Run the following code:

my_list = ['A', 'B', 'C', 'D', 'E']
for item in my_list:
    print(item)
  1. Question: what is the output?

The following code produces the same output but uses a different variable name to iterate over the items in the list:

my_list = ['A','B','C','D','E']
for items in my_list:
    print(items)
  1. Question: why does it make more sense to use the singular item than the plural items as the variable name in the for loop?

Exercise 4.7

Use two nested for loops and one print statement (so a maximum of three lines/statements) to produce the following output:

1 1
1 2
1 3
1 4
2 1
2 2
2 3
2 4
3 1
3 2
3 3
3 4
4 1
4 2
4 3
4 4

Exercise 4.8

The goal of this exercise is to write Python code to print the longest open reading frame (ORF).

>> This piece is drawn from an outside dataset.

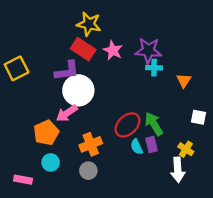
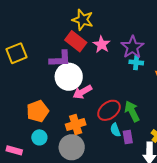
purple star: (148, 51) -> (132, 47), turned 30
pink arrow: (67, 113) -> (82, 92), moved
purple rectangle: (151, 144) -> (128, 137), moved
gray circle: (88, 171) -> (72, 147), size x1.6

For this exercise you can assume that the sequence is in the correct frame, you don’t have to check all three frames! Note that generally the uracils (U) in mRNA sequences are represented by thymines (T).

Regard the following sequence (copy-paste):

seq = """catattctggaggagcctcccctcctcatgccttcttgcctcttgtctcttagatttg\
gtcgtattgggcgcctggtcaccagggctgcttttaactctggtaaagtggatattgttgccatcaat\
gaccccttcattgacctcaactacatggtgagtgctacatggtgagccccaaagctggtgtgggagga\
gccacctggctgatgggcagccccttcataccctcacgtattcccccaggtttacatgttccaatatg\
attccacccatggcaaattccatggcaccgtcaaggctgagaacgggaagcttgtcatcaatggaaatc\
ccatcaccatcttccaggagtgagtggaagacagaatggaagaaatgtgctttggggaggcaactagga\
"""
  1. Starting at the first base of the sequence, use a loop to step through the sequence to print the codons (steps of 3 bases) one by one.

  2. Using a similar loop to print all positions that encode for a start or stop codon, and to print whether it is a start or a stop.

  3. Make two lists: starts and stops. Using a similar loop again, fill starts with all start positions, and fill stops with all stop positions.

  4. Which start and stop positions give the longest ORF?